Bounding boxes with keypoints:
────
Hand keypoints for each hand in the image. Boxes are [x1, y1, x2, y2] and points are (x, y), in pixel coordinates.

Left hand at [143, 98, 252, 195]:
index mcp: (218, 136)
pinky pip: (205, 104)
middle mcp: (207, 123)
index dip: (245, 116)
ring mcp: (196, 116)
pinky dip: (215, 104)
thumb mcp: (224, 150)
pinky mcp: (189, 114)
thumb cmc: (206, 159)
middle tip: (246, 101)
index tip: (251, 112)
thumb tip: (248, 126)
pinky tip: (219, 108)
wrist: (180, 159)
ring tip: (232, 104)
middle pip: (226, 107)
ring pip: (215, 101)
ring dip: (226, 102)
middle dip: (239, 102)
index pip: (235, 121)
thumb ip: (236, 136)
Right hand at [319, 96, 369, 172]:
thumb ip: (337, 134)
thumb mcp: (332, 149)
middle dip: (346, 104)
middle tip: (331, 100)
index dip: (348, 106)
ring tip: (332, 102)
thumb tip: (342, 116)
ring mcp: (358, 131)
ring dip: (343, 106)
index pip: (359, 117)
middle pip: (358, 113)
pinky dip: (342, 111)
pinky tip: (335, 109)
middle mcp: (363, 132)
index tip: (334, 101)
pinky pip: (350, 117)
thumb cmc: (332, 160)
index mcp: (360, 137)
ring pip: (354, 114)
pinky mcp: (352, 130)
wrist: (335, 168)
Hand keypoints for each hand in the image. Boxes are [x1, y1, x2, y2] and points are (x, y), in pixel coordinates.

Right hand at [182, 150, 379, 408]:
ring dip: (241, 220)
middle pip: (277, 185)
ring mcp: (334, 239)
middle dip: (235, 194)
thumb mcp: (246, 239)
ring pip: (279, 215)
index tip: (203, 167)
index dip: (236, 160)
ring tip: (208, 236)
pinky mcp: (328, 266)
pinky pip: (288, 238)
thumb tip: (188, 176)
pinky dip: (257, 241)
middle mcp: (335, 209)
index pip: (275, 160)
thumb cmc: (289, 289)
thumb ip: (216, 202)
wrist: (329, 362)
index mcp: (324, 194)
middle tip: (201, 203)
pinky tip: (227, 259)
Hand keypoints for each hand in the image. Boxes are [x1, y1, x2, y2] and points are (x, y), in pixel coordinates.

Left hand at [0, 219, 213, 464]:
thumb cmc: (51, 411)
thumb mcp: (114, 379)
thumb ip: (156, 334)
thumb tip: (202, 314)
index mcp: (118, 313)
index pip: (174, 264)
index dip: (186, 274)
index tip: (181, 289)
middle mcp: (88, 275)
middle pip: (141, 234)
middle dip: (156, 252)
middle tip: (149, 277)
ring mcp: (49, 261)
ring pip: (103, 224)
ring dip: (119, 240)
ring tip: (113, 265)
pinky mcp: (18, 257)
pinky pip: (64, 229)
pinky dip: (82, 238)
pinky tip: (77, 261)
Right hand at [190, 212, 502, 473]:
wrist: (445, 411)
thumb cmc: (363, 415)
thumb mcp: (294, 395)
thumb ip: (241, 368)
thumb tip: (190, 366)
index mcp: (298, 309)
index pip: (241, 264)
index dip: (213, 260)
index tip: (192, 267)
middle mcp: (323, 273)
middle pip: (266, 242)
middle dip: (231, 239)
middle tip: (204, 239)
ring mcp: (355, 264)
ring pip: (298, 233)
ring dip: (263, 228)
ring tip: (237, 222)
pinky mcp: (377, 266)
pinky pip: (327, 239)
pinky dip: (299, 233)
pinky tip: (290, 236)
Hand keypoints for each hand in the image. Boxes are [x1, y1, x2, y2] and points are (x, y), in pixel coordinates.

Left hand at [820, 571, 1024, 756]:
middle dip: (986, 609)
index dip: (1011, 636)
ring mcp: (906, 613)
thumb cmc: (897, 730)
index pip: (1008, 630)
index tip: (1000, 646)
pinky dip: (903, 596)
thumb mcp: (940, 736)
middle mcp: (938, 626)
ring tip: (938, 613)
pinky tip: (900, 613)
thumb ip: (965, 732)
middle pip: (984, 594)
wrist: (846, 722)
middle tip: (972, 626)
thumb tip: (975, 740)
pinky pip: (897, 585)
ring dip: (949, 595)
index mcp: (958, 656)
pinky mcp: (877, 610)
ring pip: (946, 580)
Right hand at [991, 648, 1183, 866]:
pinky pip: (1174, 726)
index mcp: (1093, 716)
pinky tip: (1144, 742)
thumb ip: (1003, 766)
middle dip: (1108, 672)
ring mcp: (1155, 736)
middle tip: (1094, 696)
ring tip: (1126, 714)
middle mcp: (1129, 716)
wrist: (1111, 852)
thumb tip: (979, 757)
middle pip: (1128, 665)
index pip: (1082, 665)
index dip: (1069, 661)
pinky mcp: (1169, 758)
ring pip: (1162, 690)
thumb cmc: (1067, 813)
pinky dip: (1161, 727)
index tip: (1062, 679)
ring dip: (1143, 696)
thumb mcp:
────
What you have to do: Each entry above should be output again, precisely as given.

Task result:
Hand keypoints for each hand in the image. Boxes are [x1, y1, x2, y2] and points are (x, y), in pixel coordinates.

Left hand at [143, 98, 252, 195]:
index mcp: (218, 136)
pinky pip: (205, 104)
middle mcp: (207, 123)
index dip: (245, 116)
ring mcp: (196, 116)
pinky dip: (215, 104)
thumb mcp: (224, 150)
pinky mcp: (189, 114)
thumb cmc: (206, 159)
middle tip: (246, 101)
index tip: (251, 112)
thumb tip: (248, 126)
pinky tip: (219, 108)
wrist: (180, 159)
ring tip: (232, 104)
middle pip: (226, 107)
ring pip: (215, 101)
ring dip: (226, 102)
middle dip: (239, 102)
index pip: (235, 121)
thumb ip: (236, 136)
Right hand at [319, 96, 369, 172]:
thumb ip: (337, 134)
thumb mcp: (332, 149)
middle dip: (346, 104)
middle tip: (331, 100)
index dip: (348, 106)
ring tip: (332, 102)
thumb tip: (342, 116)
ring mcp: (358, 131)
ring dip: (343, 106)
index pip: (359, 117)
middle pip: (358, 113)
pinky dip: (342, 111)
pinky tip: (335, 109)
middle mcp: (363, 132)
index tip: (334, 101)
pinky pip: (350, 117)
thumb cmc: (332, 160)
index mcp: (360, 137)
ring pip: (354, 114)
pinky mcp: (352, 130)
wrist: (335, 168)
Hand keypoints for each hand in the image. Boxes are [x1, y1, x2, y2] and points are (x, y), in pixel coordinates.

Right hand at [182, 150, 379, 408]:
ring dip: (241, 220)
middle pip: (277, 185)
ring mcp: (334, 239)
middle dip: (235, 194)
thumb mcp: (246, 239)
ring pip: (279, 215)
index tip: (203, 167)
index dip: (236, 160)
ring tip: (208, 236)
pinky mcp: (328, 266)
pinky pip: (288, 238)
thumb tip: (188, 176)
pinky dip: (257, 241)
middle mcp: (335, 209)
index pip: (275, 160)
thumb cmc: (289, 289)
thumb ip: (216, 202)
wrist: (329, 362)
index mcp: (324, 194)
middle tip: (201, 203)
pinky tip: (227, 259)
Hand keypoints for each hand in the image. Boxes are [x1, y1, x2, y2] and points are (x, y), in pixel coordinates.

Left hand at [0, 219, 213, 464]:
thumb cmc: (51, 411)
thumb mcp: (114, 379)
thumb ip: (156, 334)
thumb tip: (202, 314)
index mcp: (118, 313)
index pip: (174, 264)
index dip: (186, 274)
index tip: (181, 289)
middle mcp: (88, 275)
middle pip: (141, 234)
middle dip: (156, 252)
middle tip: (149, 277)
ring mcp: (49, 261)
ring pip: (103, 224)
ring dip: (119, 240)
ring tip: (113, 265)
pinky mcp: (18, 257)
pinky pip: (64, 229)
pinky dip: (82, 238)
pinky tip: (77, 261)
Right hand at [190, 212, 502, 473]:
wrist: (445, 411)
thumb cmc: (363, 415)
thumb mcp: (294, 395)
thumb ip: (241, 368)
thumb tip: (190, 366)
index mcp: (298, 309)
index pip: (241, 264)
index dip: (213, 260)
index tip: (192, 267)
middle mcp: (323, 273)
middle pip: (266, 242)
middle dip: (231, 239)
middle tip: (204, 239)
ring mcp: (355, 264)
ring pip: (298, 233)
ring dip: (263, 228)
ring tip: (237, 222)
pinky mcp: (377, 266)
pinky pip: (327, 239)
pinky dip: (299, 233)
pinky tip: (290, 236)
Hand keypoints for each hand in the image. Boxes are [x1, y1, x2, y2] and points are (x, y), in pixel coordinates.

Left hand at [820, 571, 1024, 756]:
middle dip: (986, 609)
index dip: (1011, 636)
ring mcp: (906, 613)
thumb cmc: (897, 730)
index pip: (1008, 630)
index tip: (1000, 646)
pinky dip: (903, 596)
thumb mcp: (940, 736)
middle mcp: (938, 626)
ring tip: (938, 613)
pinky tip: (900, 613)
thumb ip: (965, 732)
middle pip: (984, 594)
wrist: (846, 722)
middle tip: (972, 626)
thumb tip: (975, 740)
pinky pip: (897, 585)
ring dip: (949, 595)
index mcp: (958, 656)
pinky mcp: (877, 610)
ring pip: (946, 580)
Right hand at [991, 648, 1183, 866]:
pinky pip: (1174, 726)
index mcp: (1093, 716)
pinky tip: (1144, 742)
thumb ip: (1003, 766)
middle dip: (1108, 672)
ring mcp: (1155, 736)
middle tip: (1094, 696)
ring tip: (1126, 714)
middle mcp: (1129, 716)
wrist: (1111, 852)
thumb tip: (979, 757)
middle pip: (1128, 665)
index pip: (1082, 665)
index dip: (1069, 661)
pinky mcp: (1169, 758)
ring pip: (1162, 690)
thumb cmc: (1067, 813)
pinky dip: (1161, 727)
index tip: (1062, 679)
ring dip: (1143, 696)
thumb mcp:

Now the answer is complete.